Roma valorizza il polo cinematografico

La valorizzazione degli Studi di Cinecittà mediante il recupero della vocazione di luogo di produzione cinematografica di interesse pubblico. E’ l’obiettivo della delibera di Giunta approvata che punta alla ridefinizione delle funzioni insediabili nel compendio cinematografico con il rilancio della missione pubblica di Cinecittà, cancellando gli indirizzi che negli ultimi anni avevano invece dato un impulso ad attività complementari che con il cinema avevano poco a che vedere.

Roma Capitale, insieme all’Istituto Luce, ha quindi aggiornato il piano di assetto che ripristina le funzioni originarie, permette di realizzare superfici utili alle attività cinematografiche e recuperare volumetrie tutelate anche dall’inserimento all’interno della Carta della Qualità, con la demolizione dei manufatti precari presenti nel comprensorio, l’eliminazione delle previsioni di volumetrie a vocazione commerciale e ricettiva precedentemente previste e la garanzia di una destinazione che punti esclusivamente al potenziamento di attività collegate all’audiovisivo. Un indirizzo fondamentale per favorire e facilitare l’attrattività di Cinecittà nei confronti delle produzioni cinematografiche nazionali e internazionali che potranno tornare a girare nei teatri di posa rinnovati. Tutto grazie a una forte collaborazione tra enti a regia pubblica.

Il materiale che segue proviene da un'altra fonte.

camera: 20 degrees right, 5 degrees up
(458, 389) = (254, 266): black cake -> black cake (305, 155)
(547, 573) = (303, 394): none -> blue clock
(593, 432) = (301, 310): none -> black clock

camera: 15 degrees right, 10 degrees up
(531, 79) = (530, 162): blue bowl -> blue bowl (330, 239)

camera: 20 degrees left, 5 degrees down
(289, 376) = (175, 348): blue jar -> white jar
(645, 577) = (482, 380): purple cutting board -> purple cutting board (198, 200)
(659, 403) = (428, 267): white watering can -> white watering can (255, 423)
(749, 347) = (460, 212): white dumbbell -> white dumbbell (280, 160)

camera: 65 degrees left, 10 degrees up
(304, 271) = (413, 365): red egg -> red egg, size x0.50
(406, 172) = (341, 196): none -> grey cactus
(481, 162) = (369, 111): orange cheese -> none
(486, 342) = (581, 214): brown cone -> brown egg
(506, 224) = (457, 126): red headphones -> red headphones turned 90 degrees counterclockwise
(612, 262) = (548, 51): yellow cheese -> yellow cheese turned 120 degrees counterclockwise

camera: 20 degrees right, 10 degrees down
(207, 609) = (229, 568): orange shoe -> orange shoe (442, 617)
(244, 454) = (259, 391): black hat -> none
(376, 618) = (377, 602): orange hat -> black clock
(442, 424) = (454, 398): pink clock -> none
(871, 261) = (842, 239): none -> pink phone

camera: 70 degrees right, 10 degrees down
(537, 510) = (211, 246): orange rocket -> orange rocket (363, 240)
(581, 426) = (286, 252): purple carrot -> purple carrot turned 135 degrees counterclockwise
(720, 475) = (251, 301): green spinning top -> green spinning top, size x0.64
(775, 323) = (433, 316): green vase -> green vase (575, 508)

“L’industria cinematografica e dell’audiovisivo è un importantissimo settore della vita economica e culturale di Roma. Questa delibera, che viene dopo il successo della Festa del Cinema e del Mercato Internazionale dell’Audiovisivo, conferma l’impegno strategico di Roma Capitale per migliorare le condizioni che consentono a questo importantissimo settore di mantenersi e di crescere sempre più a livello di eccellenza mondiale. Un provvedimento che in questa giornata acquista un particolare valore visto che oggi a Cinecittà è stato inaugurato il Miac, il Museo italiano dell’audiovisivo e del cinema” dichiara il sindaco Virginia Raggi.

“Il ritorno in mano pubblica di Cinecittà registra oggi due avvenimenti importanti: l’inaugurazione del Museo italiano dell’audiovisivo e del cinema, e la delibera che la Giunta capitolina con cui viene stabilito che i volumi edificabili all’interno del comparto di Cinecittà non sono più destinati ad attività di ricettività alberghiera e commerciali, come era accaduto in favore della proprietà privata precedente, ma con il rientro in mano pubblica di Cinecittà vengono destinati alla realizzazione degli spazi per le attività produttive dell’ente”, aggiunge l’assessore all’Urbanistica Luca Montuori.